*Input for this task*
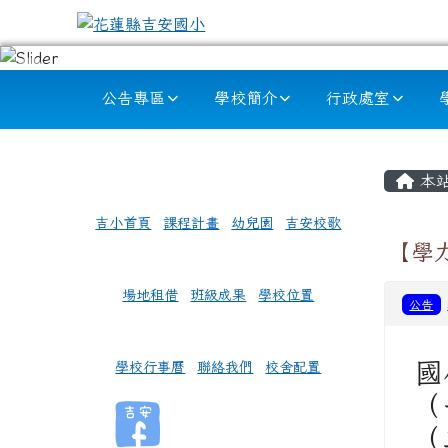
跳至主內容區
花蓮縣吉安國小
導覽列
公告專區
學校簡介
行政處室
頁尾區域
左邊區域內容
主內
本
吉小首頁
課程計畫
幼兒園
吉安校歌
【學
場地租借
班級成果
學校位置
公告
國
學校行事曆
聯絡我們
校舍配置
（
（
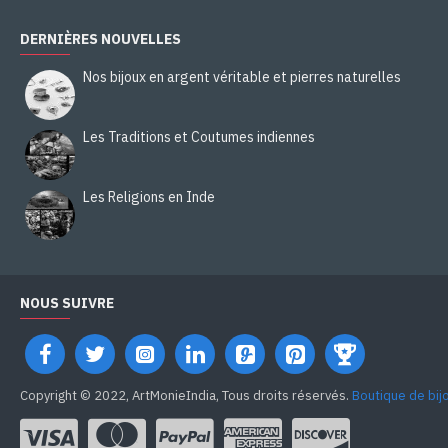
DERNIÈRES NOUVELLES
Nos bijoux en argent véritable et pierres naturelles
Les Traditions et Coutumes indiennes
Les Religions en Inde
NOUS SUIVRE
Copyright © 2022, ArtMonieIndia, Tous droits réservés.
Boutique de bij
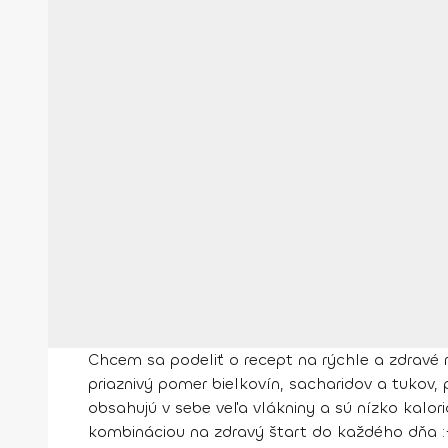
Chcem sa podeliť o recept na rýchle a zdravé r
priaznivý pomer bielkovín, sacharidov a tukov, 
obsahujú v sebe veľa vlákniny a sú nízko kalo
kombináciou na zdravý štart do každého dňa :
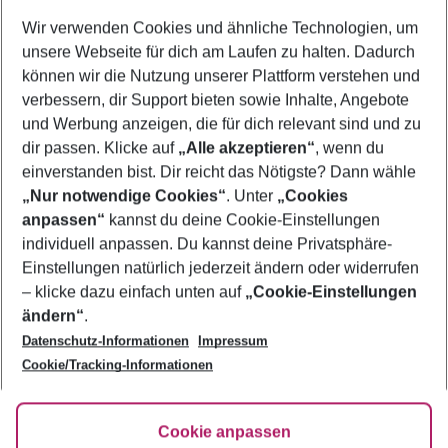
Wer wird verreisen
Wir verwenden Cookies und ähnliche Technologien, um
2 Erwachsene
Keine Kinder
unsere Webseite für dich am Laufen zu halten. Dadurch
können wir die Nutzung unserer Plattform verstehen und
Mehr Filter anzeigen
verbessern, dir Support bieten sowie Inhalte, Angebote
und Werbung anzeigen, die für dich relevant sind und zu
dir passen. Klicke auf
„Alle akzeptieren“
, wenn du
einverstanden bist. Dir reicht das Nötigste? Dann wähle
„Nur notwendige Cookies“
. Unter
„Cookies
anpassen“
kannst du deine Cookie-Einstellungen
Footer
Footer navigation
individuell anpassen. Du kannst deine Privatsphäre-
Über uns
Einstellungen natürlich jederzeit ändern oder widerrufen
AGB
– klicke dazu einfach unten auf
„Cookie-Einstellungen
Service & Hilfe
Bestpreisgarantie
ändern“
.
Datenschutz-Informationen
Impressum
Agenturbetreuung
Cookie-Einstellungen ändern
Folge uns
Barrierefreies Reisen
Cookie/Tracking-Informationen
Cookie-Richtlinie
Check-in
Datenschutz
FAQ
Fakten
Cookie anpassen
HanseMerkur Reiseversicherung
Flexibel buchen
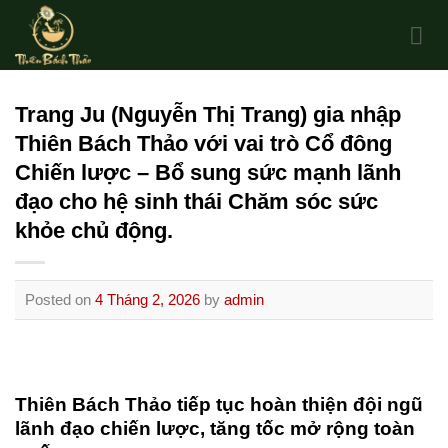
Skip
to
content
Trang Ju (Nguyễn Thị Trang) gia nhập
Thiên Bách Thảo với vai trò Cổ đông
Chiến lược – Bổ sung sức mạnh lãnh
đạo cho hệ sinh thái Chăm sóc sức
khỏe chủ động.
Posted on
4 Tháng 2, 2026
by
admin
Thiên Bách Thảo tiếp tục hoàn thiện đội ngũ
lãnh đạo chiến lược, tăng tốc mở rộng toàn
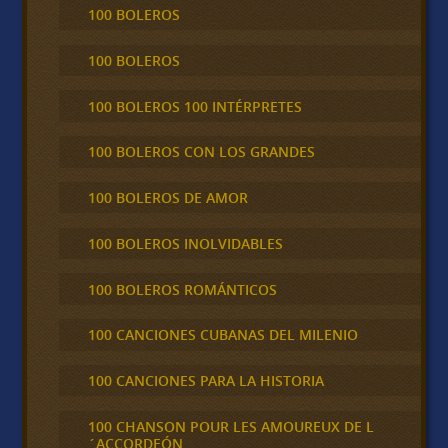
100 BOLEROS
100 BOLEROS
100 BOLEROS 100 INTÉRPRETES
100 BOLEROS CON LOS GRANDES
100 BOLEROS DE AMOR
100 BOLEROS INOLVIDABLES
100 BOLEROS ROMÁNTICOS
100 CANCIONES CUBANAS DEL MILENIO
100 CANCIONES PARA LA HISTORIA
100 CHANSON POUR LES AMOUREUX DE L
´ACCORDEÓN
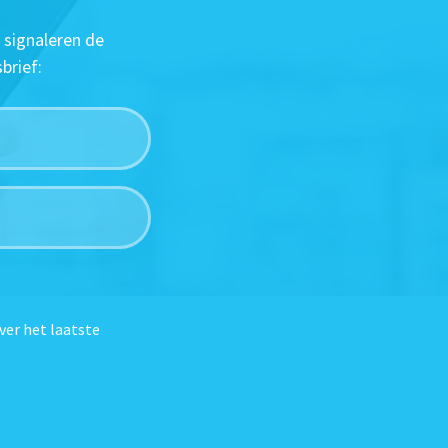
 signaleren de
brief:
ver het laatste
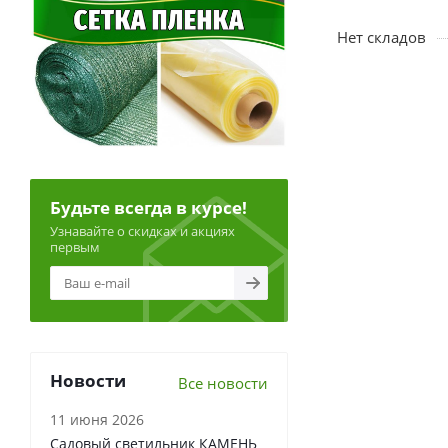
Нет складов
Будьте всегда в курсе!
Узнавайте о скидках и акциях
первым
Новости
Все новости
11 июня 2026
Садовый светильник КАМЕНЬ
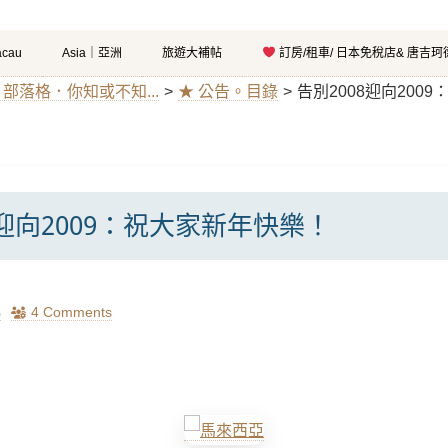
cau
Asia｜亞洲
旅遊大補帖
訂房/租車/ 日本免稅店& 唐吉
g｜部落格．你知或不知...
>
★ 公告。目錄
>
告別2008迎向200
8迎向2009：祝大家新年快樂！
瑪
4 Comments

*Task directions*
Only the lines from the line with "Cookie/Tracking-Informationen" to the bottom of the material above should be reproduced, exactly and without pictures.

*Answer below*
Cookie/Tracking-Informationen
Cookie-Richtlinie
Check-in
Datenschutz
FAQ
Fakten
Cookie anpassen
HanseMerkur Reiseversicherung
Flexibel buchen
Skip
to
content
Trang Ju (Nguyễn Thị Trang) gia nhập
Thiên Bách Thảo với vai trò Cổ đông
Chiến lược – Bổ sung sức mạnh lãnh
đạo cho hệ sinh thái Chăm sóc sức
khỏe chủ động.
Posted on
4 Tháng 2, 2026
by
admin
Thiên Bách Thảo tiếp tục hoàn thiện đội ngũ
lãnh đạo chiến lược, tăng tốc mở rộng toàn
100 BOLEROS
100 BOLEROS
100 BOLEROS 100 INTÉRPRETES
100 BOLEROS CON LOS GRANDES
100 BOLEROS DE AMOR
100 BOLEROS INOLVIDABLES
100 BOLEROS ROMÁNTICOS
100 CANCIONES CUBANAS DEL MILENIO
100 CANCIONES PARA LA HISTORIA
100 CHANSON POUR LES AMOUREUX DE L
´ACCORDEÓN
 signaleren de
brief:
ver het laatste
Нет складов
Будьте всегда в курсе!
Узнавайте о скидках и акциях
первым
Новости
Все новости
11 июня 2026
Садовый светильник КАМЕНЬ
cau
Asia｜亞洲
旅遊大補帖
訂房/租車/ 日本免稅店& 唐吉
g｜部落格．你知或不知...
>
★ 公告。目錄
>
告別2008迎向200
8迎向2009：祝大家新年快樂！
瑪
4 Comments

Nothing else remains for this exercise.